━━ MATERIAL PROVIDED ━━

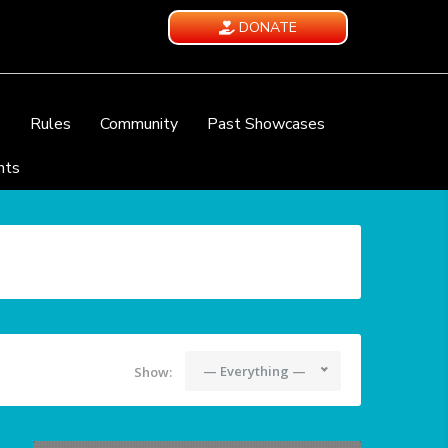
DONATE
e
Rules
Community
Past Showcases
nts
— Everything —
Show:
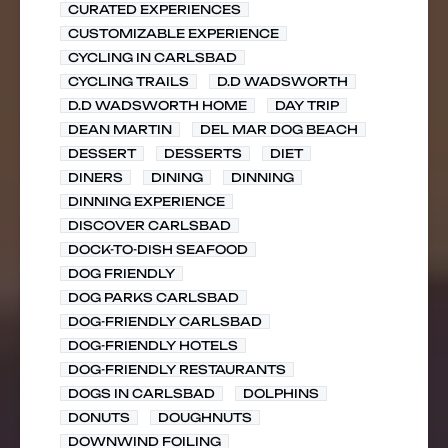
CURATED EXPERIENCES
CUSTOMIZABLE EXPERIENCE
CYCLING IN CARLSBAD
CYCLING TRAILS
D.D WADSWORTH
D.D WADSWORTH HOME
DAY TRIP
DEAN MARTIN
DEL MAR DOG BEACH
DESSERT
DESSERTS
DIET
DINERS
DINING
DINNING
DINNING EXPERIENCE
DISCOVER CARLSBAD
DOCK-TO-DISH SEAFOOD
DOG FRIENDLY
DOG PARKS CARLSBAD
DOG-FRIENDLY CARLSBAD
DOG-FRIENDLY HOTELS
DOG-FRIENDLY RESTAURANTS
DOGS IN CARLSBAD
DOLPHINS
DONUTS
DOUGHNUTS
DOWNWIND FOILING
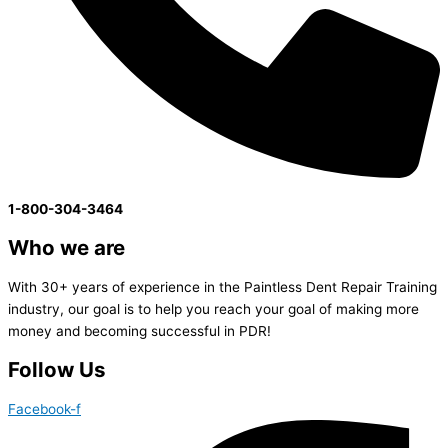
1-800-304-3464
Who we are
With 30+ years of experience in the Paintless Dent Repair Training
industry, our goal is to help you reach your goal of making more
money and becoming successful in PDR!
Follow Us
Facebook-f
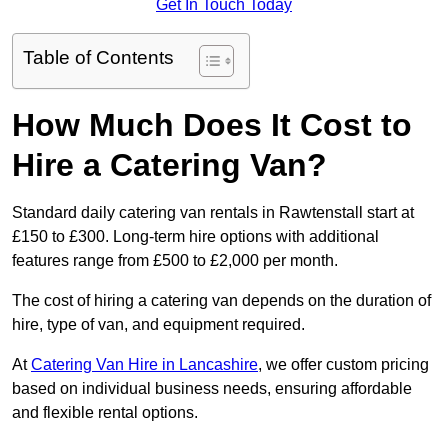
Get In Touch Today
Table of Contents
How Much Does It Cost to
Hire a Catering Van?
Standard daily catering van rentals in Rawtenstall start at
£150 to £300. Long-term hire options with additional
features range from £500 to £2,000 per month.
The cost of hiring a catering van depends on the duration of
hire, type of van, and equipment required.
At
Catering Van Hire in Lancashire
, we offer custom pricing
based on individual business needs, ensuring affordable
and flexible rental options.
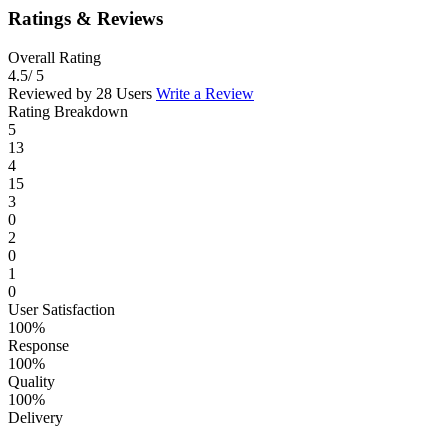
Ratings & Reviews
Overall Rating
4.5
/ 5
Reviewed by 28 Users
Write a Review
Rating Breakdown
5
13
4
15
3
0
2
0
1
0
User Satisfaction
100%
Response
100%
Quality
100%
Delivery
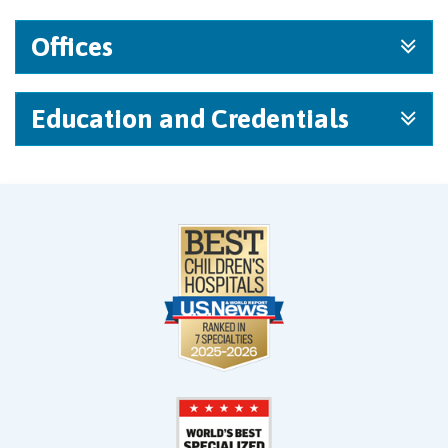
Offices
Education and Credentials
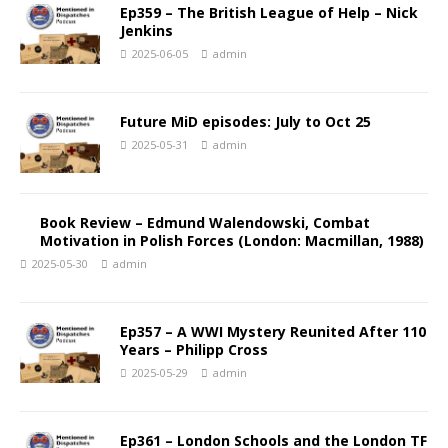
Ep359 – The British League of Help – Nick
Jenkins
2025-06-05
admin
Future MiD episodes: July to Oct 25
2025-05-31
admin
Book Review – Edmund Walendowski, Combat
Motivation in Polish Forces (London: Macmillan, 1988)
2025-05-30
admin
Ep357 – A WWI Mystery Reunited After 110
Years – Philipp Cross
2025-05-29
admin
Ep361 – London Schools and the London TF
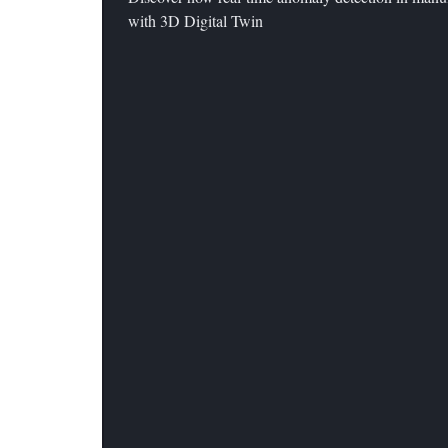
with 3D Digital Twin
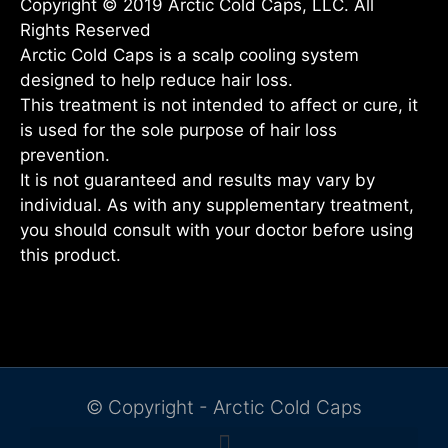
Copyright © 2019 Arctic Cold Caps, LLC. All
Rights Reserved
Arctic Cold Caps is a scalp cooling system
designed to help reduce hair loss.
This treatment is not intended to affect or cure, it
is used for the sole purpose of hair loss
prevention.
It is not guaranteed and results may vary by
individual. As with any supplementary treatment,
you should consult with your doctor before using
this product.
© Copyright - Arctic Cold Caps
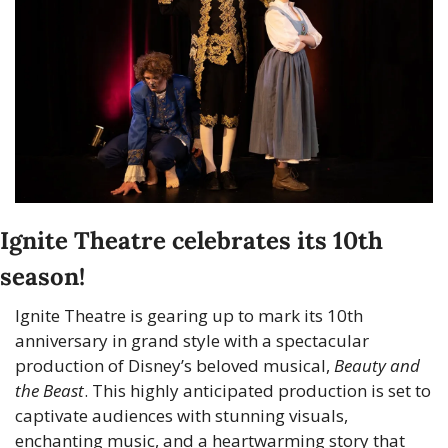
Ignite Theatre celebrates its 10th 
season!
Ignite Theatre is gearing up to mark its 10th 
anniversary in grand style with a spectacular 
production of Disney’s beloved musical, 
Beauty and 
the Beast
. This highly anticipated production is set to 
captivate audiences with stunning visuals, 
enchanting music, and a heartwarming story that 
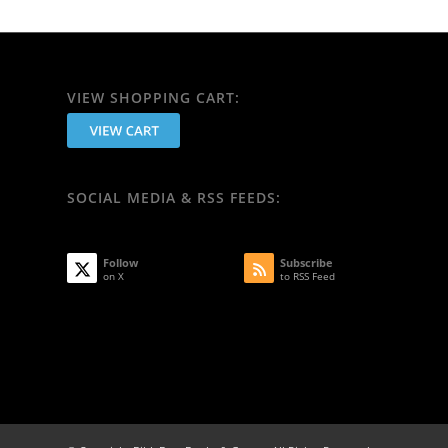
VIEW SHOPPING CART:
SOCIAL MEDIA & RSS FEEDS:
Follow
Subscribe
on X
to RSS Feed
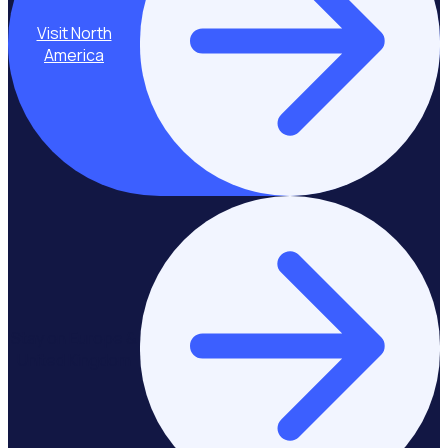
Visit North
America
Stay on Europe &
United Kingdom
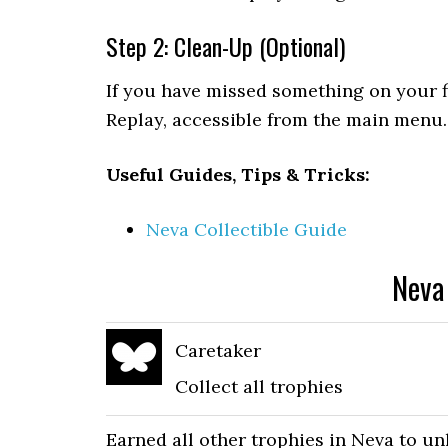
Step 2: Clean-Up (Optional)
If you have missed something on your f
Replay, accessible from the main menu.
Useful Guides, Tips & Tricks:
Neva Collectible Guide
Neva
Caretaker
Collect all trophies
Earned all other trophies in Neva to u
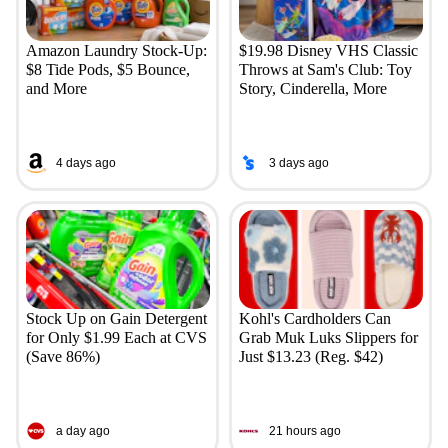
Amazon Laundry Stock-Up:
$19.98 Disney VHS Classic
$8 Tide Pods, $5 Bounce,
Throws at Sam's Club: Toy
and More
Story, Cinderella, More
4 days ago
3 days ago
Stock Up on Gain Detergent
Kohl's Cardholders Can
for Only $1.99 Each at CVS
Grab Muk Luks Slippers for
(Save 86%)
Just $13.23 (Reg. $42)
a day ago
21 hours ago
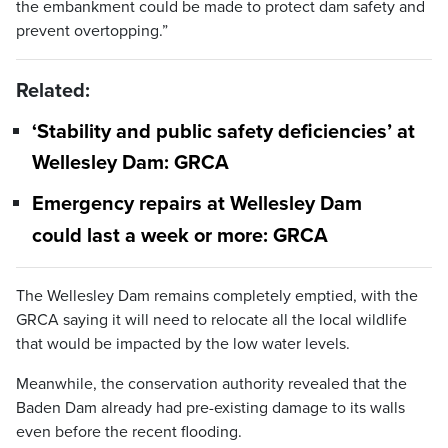
the embankment could be made to protect dam safety and
prevent overtopping.”
Related:
‘Stability and public safety deficiencies’ at
Wellesley Dam: GRCA
Emergency repairs at Wellesley Dam
could last a week or more: GRCA
The Wellesley Dam remains completely emptied, with the
GRCA saying it will need to relocate all the local wildlife
that would be impacted by the low water levels.
Meanwhile, the conservation authority revealed that the
Baden Dam already had pre-existing damage to its walls
even before the recent flooding.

━━━

Which lines in the data contain the word "production"? Copy out each one.

production of Disney’s beloved musical, 
. This highly anticipated production is set to 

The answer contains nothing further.